It’s quite likely that domestic life in Japan didn’t change very much between prehistory and World War 2. I had some difficulty tracking down resources on what daily life for the average Japanese was like; most of the texts describe the life of the Emperor or Shogun, with court details and international diplomacy. I wanted to describe life for ordinary people.

One of my most important resources was a book by Englishwoman Isabella Bird (1831–1904), who deserves her own whole biography. Bird was an obsessive traveller, less than 150 cm tall, with a painful tumour at the base of her spine, who would go to the most remote and undeveloped places on the planet alone – or with a single assistant – and unarmed. She was the first woman to be voted a Fellow of the Royal Geographical Society, and tellingly was actually allowed to be a member and go to meetings two years later. She wrote books on her journeys to Hawaii, the American West (where she is rumoured to have had an affair with a Rocky Mountain outlaw), Korea, China, Iran (then Persia), and Kurdistan. She was a bestselling author, explorer, photographer, and artist.

The book is called Unbeaten Tracks in Japan and you can read it online for free. I found a 1911 edition in a second-hand bookstore. This is Ms Bird’s description of her travels through Japan in 1878 – when Tokyo was still commonly called Edo, and only ten years after the Meiji Restoration. She didn’t just go to a Japan that was undergoing huge social upheaval and the conflict about contact with the West – she went to the most isolated, undeveloped part of Northern Japan and visited Ainu people in their own villages, something even most of the locals wouldn’t do. It is an extraordinary journey and you have to admire the courage of this woman who seemed to revel in the hardship of parasites, illness and injury.

------------------------------------------------------------

◆ Brief 1: According to the passage on daily life in Japan, why did the writer have difficulty finding resources? Answer in one to three sentences.
◆ Brief 2: Reproduce the part of the passage on daily life in Japan that opens with the words containing "The book is" and closes with "illness and injury.".
Use only the passage on daily life in Japan.

------------------------------------------------------------

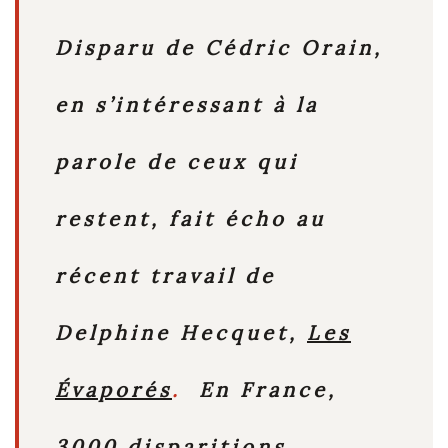
Disparu de Cédric Orain,
en s’intéressant à la
parole de ceux qui
restent, fait écho au
récent travail de
Delphine Hecquet,
Les
Évaporés
.
En France,
3000 disparitions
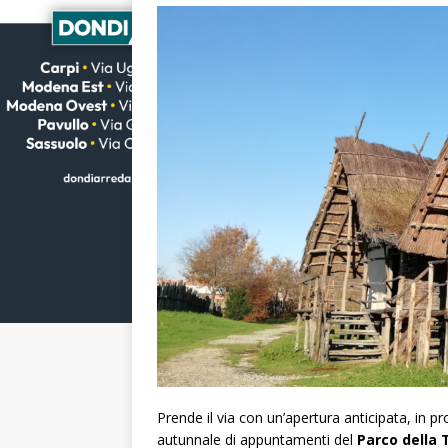
Prende il via con un’apertura anticipata, in
autunnale di appuntamenti del
Parco della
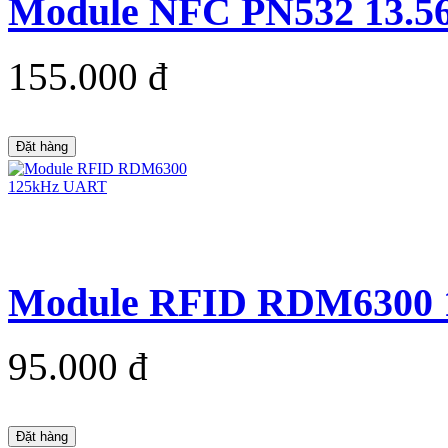
Module NFC PN532 13.56
155.000 đ
Đặt hàng
Module RFID RDM6300
95.000 đ
Đặt hàng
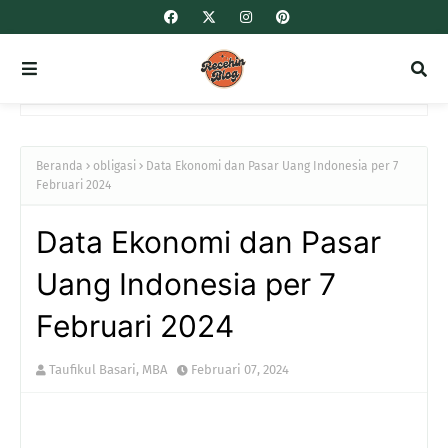
Beranda
obligasi
Data Ekonomi dan Pasar Uang Indonesia per 7
Februari 2024
Data Ekonomi dan Pasar
Uang Indonesia per 7
Februari 2024
Taufikul Basari, MBA
Februari 07, 2024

------------------------------------------------------------

◆ Reply 1: Most of the texts the writer found describe the life of the Emperor or Shogun, with court details and international diplomacy. The writer wanted to describe the daily life of ordinary people instead.

◆ Reply 2:
The book is called Unbeaten Tracks in Japan and you can read it online for free. I found a 1911 edition in a second-hand bookstore. This is Ms Bird’s description of her travels through Japan in 1878 – when Tokyo was still commonly called Edo, and only ten years after the Meiji Restoration. She didn’t just go to a Japan that was undergoing huge social upheaval and the conflict about contact with the West – she went to the most isolated, undeveloped part of Northern Japan and visited Ainu people in their own villages, something even most of the locals wouldn’t do. It is an extraordinary journey and you have to admire the courage of this woman who seemed to revel in the hardship of parasites, illness and injury.